### [Records shown]
-- Opening Marker --
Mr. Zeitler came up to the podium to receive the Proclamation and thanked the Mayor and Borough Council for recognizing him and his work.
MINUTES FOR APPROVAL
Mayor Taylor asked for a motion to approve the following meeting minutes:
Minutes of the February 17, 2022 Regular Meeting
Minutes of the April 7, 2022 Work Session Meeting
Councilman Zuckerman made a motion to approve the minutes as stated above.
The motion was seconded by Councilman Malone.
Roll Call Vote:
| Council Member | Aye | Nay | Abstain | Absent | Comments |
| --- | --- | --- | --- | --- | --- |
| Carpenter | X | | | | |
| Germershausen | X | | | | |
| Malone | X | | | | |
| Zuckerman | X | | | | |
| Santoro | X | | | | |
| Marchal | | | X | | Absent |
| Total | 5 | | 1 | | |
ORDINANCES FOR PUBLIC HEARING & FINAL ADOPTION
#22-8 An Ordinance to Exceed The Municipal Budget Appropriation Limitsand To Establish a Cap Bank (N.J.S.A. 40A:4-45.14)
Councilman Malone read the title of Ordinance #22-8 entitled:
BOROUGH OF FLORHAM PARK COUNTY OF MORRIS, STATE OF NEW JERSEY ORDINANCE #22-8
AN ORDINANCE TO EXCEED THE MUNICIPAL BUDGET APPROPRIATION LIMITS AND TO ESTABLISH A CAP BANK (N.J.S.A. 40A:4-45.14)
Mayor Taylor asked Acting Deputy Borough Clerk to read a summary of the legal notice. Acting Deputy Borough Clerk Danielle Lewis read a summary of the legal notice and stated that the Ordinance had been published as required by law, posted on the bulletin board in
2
-- Closing Marker --
-- Opening Marker --
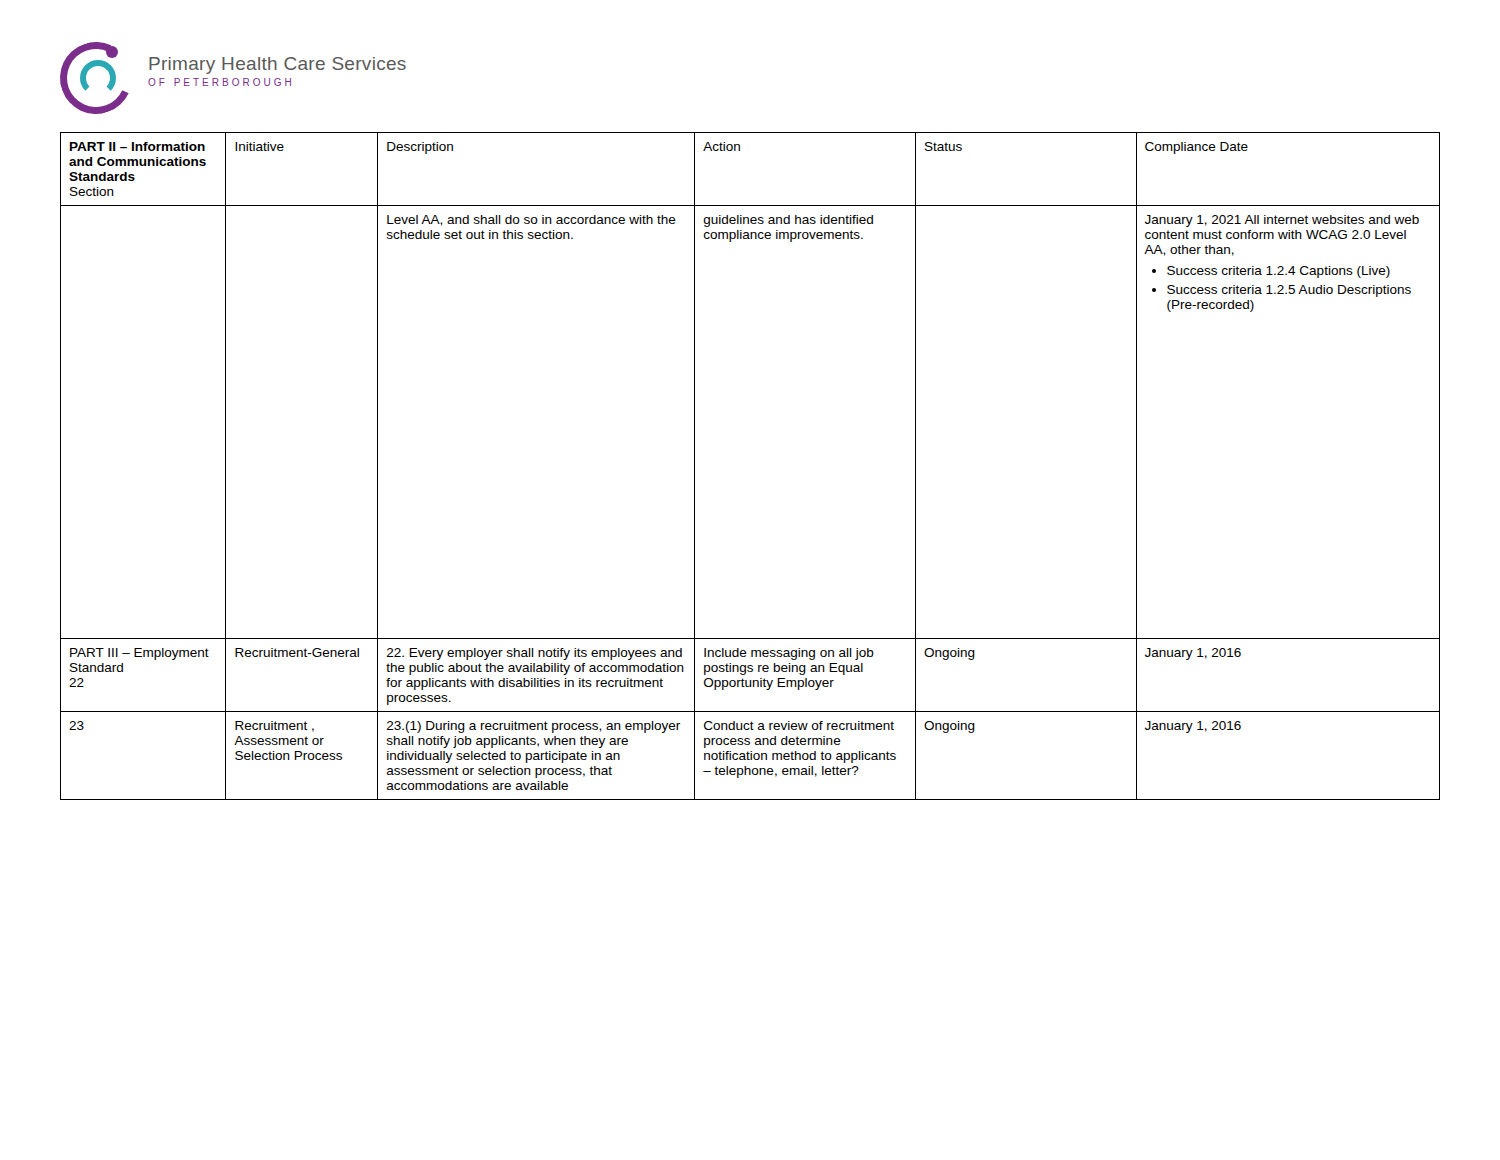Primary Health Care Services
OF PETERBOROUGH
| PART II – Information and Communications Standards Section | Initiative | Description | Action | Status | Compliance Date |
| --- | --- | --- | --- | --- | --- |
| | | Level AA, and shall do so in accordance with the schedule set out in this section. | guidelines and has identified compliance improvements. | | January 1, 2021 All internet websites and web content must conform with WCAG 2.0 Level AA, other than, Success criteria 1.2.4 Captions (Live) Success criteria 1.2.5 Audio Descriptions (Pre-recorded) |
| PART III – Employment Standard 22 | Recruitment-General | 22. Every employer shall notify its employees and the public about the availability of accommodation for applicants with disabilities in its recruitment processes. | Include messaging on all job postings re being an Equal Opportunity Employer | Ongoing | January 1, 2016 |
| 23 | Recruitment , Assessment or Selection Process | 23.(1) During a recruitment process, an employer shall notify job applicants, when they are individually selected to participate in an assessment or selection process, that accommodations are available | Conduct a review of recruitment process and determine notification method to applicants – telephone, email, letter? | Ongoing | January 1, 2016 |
-- Closing Marker --
-- Opening Marker --
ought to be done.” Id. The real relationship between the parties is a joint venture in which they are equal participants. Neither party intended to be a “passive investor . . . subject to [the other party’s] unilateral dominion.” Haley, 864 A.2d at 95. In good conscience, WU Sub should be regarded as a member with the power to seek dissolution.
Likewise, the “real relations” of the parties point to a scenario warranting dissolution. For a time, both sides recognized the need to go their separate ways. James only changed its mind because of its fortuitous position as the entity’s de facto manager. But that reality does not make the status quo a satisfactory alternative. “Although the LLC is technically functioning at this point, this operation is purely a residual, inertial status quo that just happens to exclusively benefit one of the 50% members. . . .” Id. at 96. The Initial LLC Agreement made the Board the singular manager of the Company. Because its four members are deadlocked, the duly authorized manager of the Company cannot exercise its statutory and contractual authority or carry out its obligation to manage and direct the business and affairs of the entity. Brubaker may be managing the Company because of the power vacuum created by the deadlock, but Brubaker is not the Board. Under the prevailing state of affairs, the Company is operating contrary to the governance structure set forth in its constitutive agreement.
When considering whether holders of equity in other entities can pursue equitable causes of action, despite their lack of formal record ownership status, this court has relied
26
-- Closing Marker --
### [Description of the task]
How many lines in the records contain the string "January"? Give the number by itself.

### [Result below]
3